INSTRUÇÃO: Transcreva, do texto sobre a liturgia do 19º Domingo Comum, o trecho que vai de "Liturgia do 19º" até "Não tenhamos medo.".

╭─ TRECHO FORNECIDO

Liturgia do 19º Domingo Comum – Ano C
11/08/2019
Não temas…

Sab 18, 6-9; Heb 11, 1-19; Luc 12, 32-48

1. “Não temas, pequenino rebanho…” pede-nos Jesus no Evangelho deste Domingo. Por 366 vezes está dito na Bíblia: “Não temas” ou expressões equivalentes. Deus quer dizer-nos que nada nos pode separar do amor de Deus que está em Cristo Jesus. São 366 vezes: tantas quantas os dias do ano (mesmo bissexto). Estamos nas suas mãos. Não tenhamos medo.
Jesus conhece muito bem o que se passa no coração e na cabeça dos seus discípulos e de todos os homens. Ele sabe que o medo é um sentimento que está na base de tantas nossas escolhas pessoais e sociais. O medo da pobreza, da solidão e do abandono, o medo de não sermos autossuficientes no presente ou futuro leva-nos a couraçar-nos com os bens deste mundo, as riquezas e o poder. Toda a história humana pode ser lida com o filtro do medo. Por medo, o homem esquece-se que o outro é seu irmão. Luta contra ele, arrebata-lhe a própria armadura e os seus bens. O medo é a raiz de todas as desconfianças.

╰─
╭─ DADOS DISPONÍVEIS

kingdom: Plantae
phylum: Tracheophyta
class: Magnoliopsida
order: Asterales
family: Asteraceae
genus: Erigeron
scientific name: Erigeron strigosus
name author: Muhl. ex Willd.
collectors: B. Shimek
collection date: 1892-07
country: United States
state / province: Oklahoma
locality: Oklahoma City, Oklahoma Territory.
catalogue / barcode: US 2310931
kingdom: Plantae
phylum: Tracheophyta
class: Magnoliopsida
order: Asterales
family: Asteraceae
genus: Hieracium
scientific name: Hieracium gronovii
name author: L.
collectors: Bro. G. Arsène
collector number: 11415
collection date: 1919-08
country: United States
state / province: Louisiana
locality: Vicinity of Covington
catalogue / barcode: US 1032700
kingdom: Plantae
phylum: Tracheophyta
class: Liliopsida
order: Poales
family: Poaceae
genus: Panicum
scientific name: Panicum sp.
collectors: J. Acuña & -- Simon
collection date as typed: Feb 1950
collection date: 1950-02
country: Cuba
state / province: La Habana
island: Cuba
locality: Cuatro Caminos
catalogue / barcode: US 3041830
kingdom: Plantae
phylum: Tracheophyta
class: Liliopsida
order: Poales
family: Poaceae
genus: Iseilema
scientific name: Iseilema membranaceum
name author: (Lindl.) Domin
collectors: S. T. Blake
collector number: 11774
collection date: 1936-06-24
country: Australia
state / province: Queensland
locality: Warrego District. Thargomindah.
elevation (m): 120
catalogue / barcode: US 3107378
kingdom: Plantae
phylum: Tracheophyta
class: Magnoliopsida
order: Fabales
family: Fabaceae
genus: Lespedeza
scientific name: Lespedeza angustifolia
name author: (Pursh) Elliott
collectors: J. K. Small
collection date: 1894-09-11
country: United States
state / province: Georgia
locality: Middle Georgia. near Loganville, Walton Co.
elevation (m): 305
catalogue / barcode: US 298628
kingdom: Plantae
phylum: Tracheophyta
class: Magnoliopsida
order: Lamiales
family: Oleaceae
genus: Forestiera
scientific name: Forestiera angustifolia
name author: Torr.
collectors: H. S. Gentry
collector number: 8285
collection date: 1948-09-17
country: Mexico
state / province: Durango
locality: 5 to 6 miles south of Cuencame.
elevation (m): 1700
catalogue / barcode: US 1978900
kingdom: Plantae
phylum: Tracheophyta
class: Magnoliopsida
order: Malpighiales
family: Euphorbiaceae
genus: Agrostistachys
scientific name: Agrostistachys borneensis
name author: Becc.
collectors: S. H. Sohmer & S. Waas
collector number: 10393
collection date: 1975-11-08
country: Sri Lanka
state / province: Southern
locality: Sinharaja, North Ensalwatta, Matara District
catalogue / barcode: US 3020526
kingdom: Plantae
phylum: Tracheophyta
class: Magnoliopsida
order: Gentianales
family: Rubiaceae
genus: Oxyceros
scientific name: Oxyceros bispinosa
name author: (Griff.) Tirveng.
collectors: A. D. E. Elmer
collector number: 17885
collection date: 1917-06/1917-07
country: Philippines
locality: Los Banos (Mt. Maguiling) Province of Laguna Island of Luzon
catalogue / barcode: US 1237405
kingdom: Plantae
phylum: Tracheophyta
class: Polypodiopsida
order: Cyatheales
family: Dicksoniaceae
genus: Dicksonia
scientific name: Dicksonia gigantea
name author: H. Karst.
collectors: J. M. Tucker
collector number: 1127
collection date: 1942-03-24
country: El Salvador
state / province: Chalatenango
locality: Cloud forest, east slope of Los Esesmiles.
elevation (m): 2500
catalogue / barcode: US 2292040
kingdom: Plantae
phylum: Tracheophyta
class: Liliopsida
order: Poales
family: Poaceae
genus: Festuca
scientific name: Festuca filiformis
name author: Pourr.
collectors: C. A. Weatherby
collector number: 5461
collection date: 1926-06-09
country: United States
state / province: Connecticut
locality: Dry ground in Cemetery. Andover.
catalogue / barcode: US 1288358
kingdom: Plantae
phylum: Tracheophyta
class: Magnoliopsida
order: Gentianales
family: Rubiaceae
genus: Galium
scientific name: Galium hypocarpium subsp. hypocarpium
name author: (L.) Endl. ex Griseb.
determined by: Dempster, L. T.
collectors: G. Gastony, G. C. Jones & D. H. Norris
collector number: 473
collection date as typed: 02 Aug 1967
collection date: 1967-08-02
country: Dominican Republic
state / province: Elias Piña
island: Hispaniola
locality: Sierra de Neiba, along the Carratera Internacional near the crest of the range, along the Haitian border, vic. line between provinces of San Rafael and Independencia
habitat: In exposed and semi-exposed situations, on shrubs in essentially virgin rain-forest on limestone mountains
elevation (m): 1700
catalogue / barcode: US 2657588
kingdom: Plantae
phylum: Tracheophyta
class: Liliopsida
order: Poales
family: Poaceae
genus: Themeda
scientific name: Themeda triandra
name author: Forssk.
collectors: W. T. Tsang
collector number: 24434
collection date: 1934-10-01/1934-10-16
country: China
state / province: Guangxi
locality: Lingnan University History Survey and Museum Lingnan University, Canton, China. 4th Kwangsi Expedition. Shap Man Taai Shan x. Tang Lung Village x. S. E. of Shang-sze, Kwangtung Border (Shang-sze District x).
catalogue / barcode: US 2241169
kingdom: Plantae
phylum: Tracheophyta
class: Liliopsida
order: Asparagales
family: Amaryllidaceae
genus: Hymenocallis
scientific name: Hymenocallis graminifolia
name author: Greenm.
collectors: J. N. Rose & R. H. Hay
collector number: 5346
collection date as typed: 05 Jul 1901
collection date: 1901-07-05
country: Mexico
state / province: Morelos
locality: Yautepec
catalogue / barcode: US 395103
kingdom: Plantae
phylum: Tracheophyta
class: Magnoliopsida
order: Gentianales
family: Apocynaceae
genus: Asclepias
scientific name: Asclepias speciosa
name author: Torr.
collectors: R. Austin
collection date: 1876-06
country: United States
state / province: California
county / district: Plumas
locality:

╰─

RESPOSTA:
Liturgia do 19º Domingo Comum – Ano C
11/08/2019
Não temas…

Sab 18, 6-9; Heb 11, 1-19; Luc 12, 32-48

1. “Não temas, pequenino rebanho…” pede-nos Jesus no Evangelho deste Domingo. Por 366 vezes está dito na Bíblia: “Não temas” ou expressões equivalentes. Deus quer dizer-nos que nada nos pode separar do amor de Deus que está em Cristo Jesus. São 366 vezes: tantas quantas os dias do ano (mesmo bissexto). Estamos nas suas mãos. Não tenhamos medo.